This book, then, is not about the problem, but about the solution. He was an idealist, of course, but that did not make him woolly-headed. He did not believe that Pakistan could be frog-marched, or entranced, towards unity with India. Nor, unlike, say, Jayaprakash Narayan, was he ready to accept virtually every demand made by Sheikh Abdullah on Jammu and Kashmir, simply because Sheikh Sahab was a genius with unimpeachable secular credentials. He knew that the imperatives of the Indian state would demand their own options.

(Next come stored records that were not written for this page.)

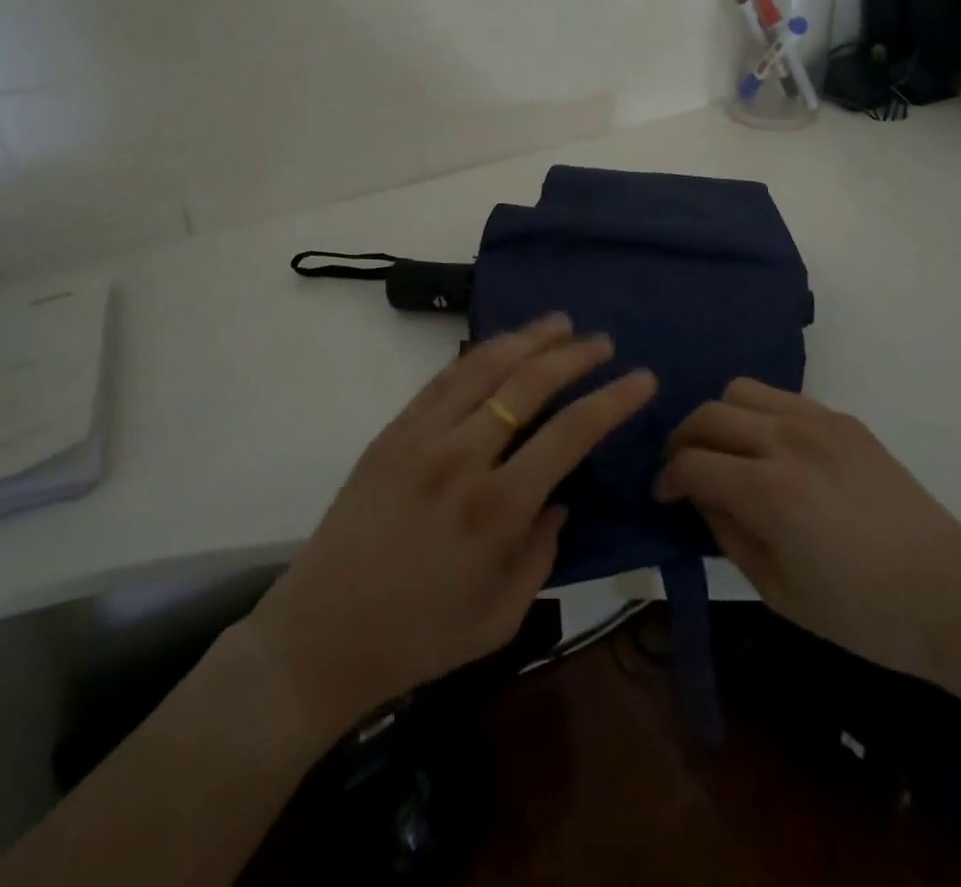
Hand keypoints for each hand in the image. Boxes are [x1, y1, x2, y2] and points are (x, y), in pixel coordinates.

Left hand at [243, 314, 656, 739]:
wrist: (318, 636)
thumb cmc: (418, 638)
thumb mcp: (501, 616)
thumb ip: (542, 552)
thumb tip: (559, 499)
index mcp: (497, 509)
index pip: (570, 434)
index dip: (612, 401)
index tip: (641, 378)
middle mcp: (462, 458)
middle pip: (528, 384)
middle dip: (573, 355)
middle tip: (602, 341)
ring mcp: (421, 438)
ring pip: (483, 367)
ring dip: (526, 339)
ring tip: (558, 323)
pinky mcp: (391, 433)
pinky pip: (442, 380)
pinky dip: (477, 356)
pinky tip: (499, 347)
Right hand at [655, 379, 960, 679]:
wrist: (951, 597)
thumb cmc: (861, 612)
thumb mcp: (777, 591)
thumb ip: (727, 533)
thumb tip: (701, 496)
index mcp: (769, 489)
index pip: (692, 462)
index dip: (667, 477)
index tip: (662, 494)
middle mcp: (787, 439)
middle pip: (709, 414)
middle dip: (683, 440)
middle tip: (683, 470)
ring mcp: (818, 422)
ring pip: (741, 390)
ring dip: (720, 417)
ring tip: (726, 451)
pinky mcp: (843, 420)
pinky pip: (782, 397)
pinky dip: (759, 413)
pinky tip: (770, 448)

The opening two pieces were written during that brief summer of hope in 1964 when Nehru made a bold effort to involve Sheikh Abdullah in a tripartite effort to find an answer to the Kashmir question that would satisfy all sides. What a pity then that there is no follow-up. Dramatic events followed, with the death of Jawaharlal shattering the initiative, since there was no one else with the will to tread the delicate lines on such a difficult route map.

I was disappointed that there was no analysis of Nehru’s loss, a cataclysmic event in the context of 1964. Instead we jump to August 1965, without pausing at the Rann of Kutch where Pakistan enjoyed some military success—leading her country’s establishment to believe that victory was certain in a larger war. It is instructive to learn that Pakistan’s autumn adventure in 1965 began with the seizure of three posts in Kargil. Then, as 25 years later, we took them back. An informative piece like the one written on August 17, 1974, which breaks the news of an agreement between Sheikh Abdullah and Indira Gandhi, only goes to prove how invaluable the pieces that are not in the book would have been.

In a sense, Kashmir is the heart of this book, rather than India-Pakistan relations. Chakravartty saw the problem with the heart of a liberal and the mind of a realist, at a time when so many of his contemporaries had the heart of a sectarian and the mind of a fantasist. As we enter another season of nervous optimism, these remain the only qualities that justify some measure of hope.